Explicit Array (int size); // note the use of "explicit"
...
};
Array <int> a (10); // correct. The explicit constructor can be used normally when an object is created.
Array <int> B (10); // correct
If (a = B [I])... // error! No way to implicitly convert int to Array <int>
If (a = Array <int> (B [I])... // correct, explicit conversion from int to Array <int> (but the logic of the Code is unreasonable)
If (a = static_cast <Array <int> (B [I])... // the same is true and unreasonable.
If (a = (Array <int>) B [I])... // The C-style conversion is correct, but the logic is still unreasonable.
In this example, static_cast (refer to the M2 clause) is used. spaces between two ">" characters cannot be missed. If the following is the case, write the statement:
If (a = static_cast <Array <int> (B [I])...

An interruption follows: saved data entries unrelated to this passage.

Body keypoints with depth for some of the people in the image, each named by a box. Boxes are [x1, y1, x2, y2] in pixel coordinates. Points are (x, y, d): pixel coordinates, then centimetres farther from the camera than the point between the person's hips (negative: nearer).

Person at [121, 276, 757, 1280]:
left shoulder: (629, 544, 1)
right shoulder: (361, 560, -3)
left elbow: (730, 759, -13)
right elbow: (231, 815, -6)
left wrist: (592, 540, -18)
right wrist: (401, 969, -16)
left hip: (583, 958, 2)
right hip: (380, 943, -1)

This is a statement with different meanings. Because the C ++ compiler uses ">" as a symbol to explain. There is no space between the two ">", and the statement will produce a syntax error.

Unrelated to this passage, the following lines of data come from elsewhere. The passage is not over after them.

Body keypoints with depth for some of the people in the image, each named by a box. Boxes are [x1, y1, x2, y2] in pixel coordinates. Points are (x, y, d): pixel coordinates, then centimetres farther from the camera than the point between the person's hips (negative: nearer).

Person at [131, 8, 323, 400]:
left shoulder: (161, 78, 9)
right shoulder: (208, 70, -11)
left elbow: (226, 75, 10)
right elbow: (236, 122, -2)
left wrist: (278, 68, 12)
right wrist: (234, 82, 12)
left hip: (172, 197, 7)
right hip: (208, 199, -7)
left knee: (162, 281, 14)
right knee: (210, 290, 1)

If your compiler does not support explicit, you have to return to the single-parameter constructor that is not used as an implicit type conversion function.

As I mentioned earlier, complex rules determine which implicit type conversion is legal and which one is illegal. None of these rules can contain user-defined types (calling Single-parameter constructors or implicit type conversion operators ). You can use this rule to correctly construct your class so that the object can be constructed normally and remove the implicit type conversion you don't want.
Let's take a look at the array template. You need to use the integer variable as the constructor parameter to determine the array size, but at the same time, you must avoid implicit type conversion from the integer type to the temporary array object. To achieve this goal, you must first create a new class ArraySize. This object has only one purpose to indicate the size of the array to be created. You must modify the single-parameter constructor of Array and replace int with an ArraySize object. The Code is as follows:
Template <class T>
Class Array {
Public:
Class ArraySize {// This class is new
Public:
ArraySize (int numElements): theSize (numElements ){}
Int size () const {return theSize ;}
Private:
Int theSize;
};
Array (int lowBound, int highBound );
Array (ArraySize size); // pay attention to the new declaration
...
};
Here, ArraySize is nested into Array to emphasize that it is always used with Array. You must also declare that ArraySize is public so that anyone can use it.
Think about what will happen when an Array object is defined using a single parameter constructor:
Array <int> a (10 );
Your compiler requires that you use the int parameter to call the constructor in Array <int>, but this constructor is not available. The compiler realizes that it can be converted from the int parameter to a temporary ArraySize object. The ArraySize object is only required by the Array <int> constructor, so that the compiler performs the conversion. Function call (and object creation after it) is successful.
If you do not have an Array (ArraySize size) constructor, it is advantageous in some cases. Consider the following code:
Bool operator = (const Array <int> & lhs,
Const Array <int> & rhs );
Array <int> a (10 );
Array <int> B (10 );
...
For (int I = 0; I <10; ++ I)
If (a = B [I])... // alas! "A" should be "a [I]";
// Now it is an error.
To call the operator = function, the compiler requires the Array <int> object to be on the right side of "=", but if there is no single-parameter constructor whose parameter is int, then, the compiler cannot convert int into a temporary ArraySize object and then create a required Array <int> object through this temporary object. Therefore, the compiler will certainly produce an error when trying to compare it.